* What to do *
Please substitute "Recruiting Partner" for "Hiring Partner" in everything from the start of the rows down to the line containing "FuffAnnuncio Score", and give back only those lines with nothing else changed.

* Given entries *
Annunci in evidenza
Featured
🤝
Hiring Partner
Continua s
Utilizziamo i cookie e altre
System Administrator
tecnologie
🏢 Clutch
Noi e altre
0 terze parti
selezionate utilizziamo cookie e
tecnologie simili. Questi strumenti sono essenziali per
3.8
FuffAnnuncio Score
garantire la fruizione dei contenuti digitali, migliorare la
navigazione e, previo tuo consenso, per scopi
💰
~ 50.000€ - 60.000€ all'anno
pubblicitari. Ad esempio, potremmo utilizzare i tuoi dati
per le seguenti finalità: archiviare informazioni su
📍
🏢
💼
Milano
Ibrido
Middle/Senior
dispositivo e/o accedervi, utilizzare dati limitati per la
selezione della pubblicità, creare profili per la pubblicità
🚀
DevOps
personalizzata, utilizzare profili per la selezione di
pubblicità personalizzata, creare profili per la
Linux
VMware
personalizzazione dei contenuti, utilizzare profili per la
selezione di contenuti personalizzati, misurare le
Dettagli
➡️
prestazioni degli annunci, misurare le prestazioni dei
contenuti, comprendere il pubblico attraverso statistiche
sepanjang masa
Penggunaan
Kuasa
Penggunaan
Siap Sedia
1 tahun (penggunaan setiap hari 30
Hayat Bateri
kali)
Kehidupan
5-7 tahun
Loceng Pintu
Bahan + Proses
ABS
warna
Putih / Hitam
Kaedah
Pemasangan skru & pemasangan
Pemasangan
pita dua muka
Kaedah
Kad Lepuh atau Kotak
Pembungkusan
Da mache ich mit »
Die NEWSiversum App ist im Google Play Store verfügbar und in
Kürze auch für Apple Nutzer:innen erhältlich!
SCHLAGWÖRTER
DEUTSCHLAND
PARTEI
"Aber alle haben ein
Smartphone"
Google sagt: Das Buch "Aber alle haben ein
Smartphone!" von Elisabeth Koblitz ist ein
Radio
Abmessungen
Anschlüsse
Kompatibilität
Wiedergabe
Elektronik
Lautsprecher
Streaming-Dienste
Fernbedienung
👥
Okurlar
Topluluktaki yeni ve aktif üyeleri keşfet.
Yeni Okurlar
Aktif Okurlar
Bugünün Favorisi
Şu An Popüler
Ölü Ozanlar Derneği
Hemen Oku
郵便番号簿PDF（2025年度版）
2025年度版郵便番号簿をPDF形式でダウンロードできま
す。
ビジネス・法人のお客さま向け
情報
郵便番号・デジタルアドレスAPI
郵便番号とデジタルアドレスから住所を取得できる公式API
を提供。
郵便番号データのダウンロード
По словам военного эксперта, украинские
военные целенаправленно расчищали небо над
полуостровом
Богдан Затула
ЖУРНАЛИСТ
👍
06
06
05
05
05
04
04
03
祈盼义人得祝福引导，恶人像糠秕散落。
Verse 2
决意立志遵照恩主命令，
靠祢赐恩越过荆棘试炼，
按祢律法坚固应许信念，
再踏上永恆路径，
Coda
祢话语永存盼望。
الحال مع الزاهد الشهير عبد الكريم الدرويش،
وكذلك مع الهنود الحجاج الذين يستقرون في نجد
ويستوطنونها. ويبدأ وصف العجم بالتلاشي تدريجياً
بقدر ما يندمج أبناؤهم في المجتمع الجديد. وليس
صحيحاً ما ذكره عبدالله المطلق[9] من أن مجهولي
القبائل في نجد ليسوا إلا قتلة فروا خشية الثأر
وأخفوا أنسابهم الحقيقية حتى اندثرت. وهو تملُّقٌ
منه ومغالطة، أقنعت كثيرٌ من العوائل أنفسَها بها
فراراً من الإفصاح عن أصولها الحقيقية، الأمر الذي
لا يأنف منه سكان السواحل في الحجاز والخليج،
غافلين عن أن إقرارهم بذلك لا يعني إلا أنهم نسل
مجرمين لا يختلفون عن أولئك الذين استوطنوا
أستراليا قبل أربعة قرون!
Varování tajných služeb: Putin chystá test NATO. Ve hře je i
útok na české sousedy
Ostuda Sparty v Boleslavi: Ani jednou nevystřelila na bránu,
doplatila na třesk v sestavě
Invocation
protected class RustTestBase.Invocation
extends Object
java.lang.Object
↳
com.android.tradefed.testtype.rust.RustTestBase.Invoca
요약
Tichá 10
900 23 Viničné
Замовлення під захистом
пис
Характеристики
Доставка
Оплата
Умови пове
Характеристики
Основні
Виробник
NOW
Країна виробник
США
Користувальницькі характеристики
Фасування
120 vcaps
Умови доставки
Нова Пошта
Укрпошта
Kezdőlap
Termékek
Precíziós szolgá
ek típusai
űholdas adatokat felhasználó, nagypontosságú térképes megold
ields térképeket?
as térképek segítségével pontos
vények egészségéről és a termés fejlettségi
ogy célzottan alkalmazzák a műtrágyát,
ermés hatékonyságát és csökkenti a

* Written reply *
Annunci in evidenza
Featured
🤝
Recruiting Partner
Continua s
Utilizziamo i cookie e altre
System Administrator
tecnologie
🏢 Clutch
Noi e altre
0 terze parti
selezionate utilizziamo cookie e
tecnologie simili. Questi strumenti sono essenziali per
3.8
FuffAnnuncio Score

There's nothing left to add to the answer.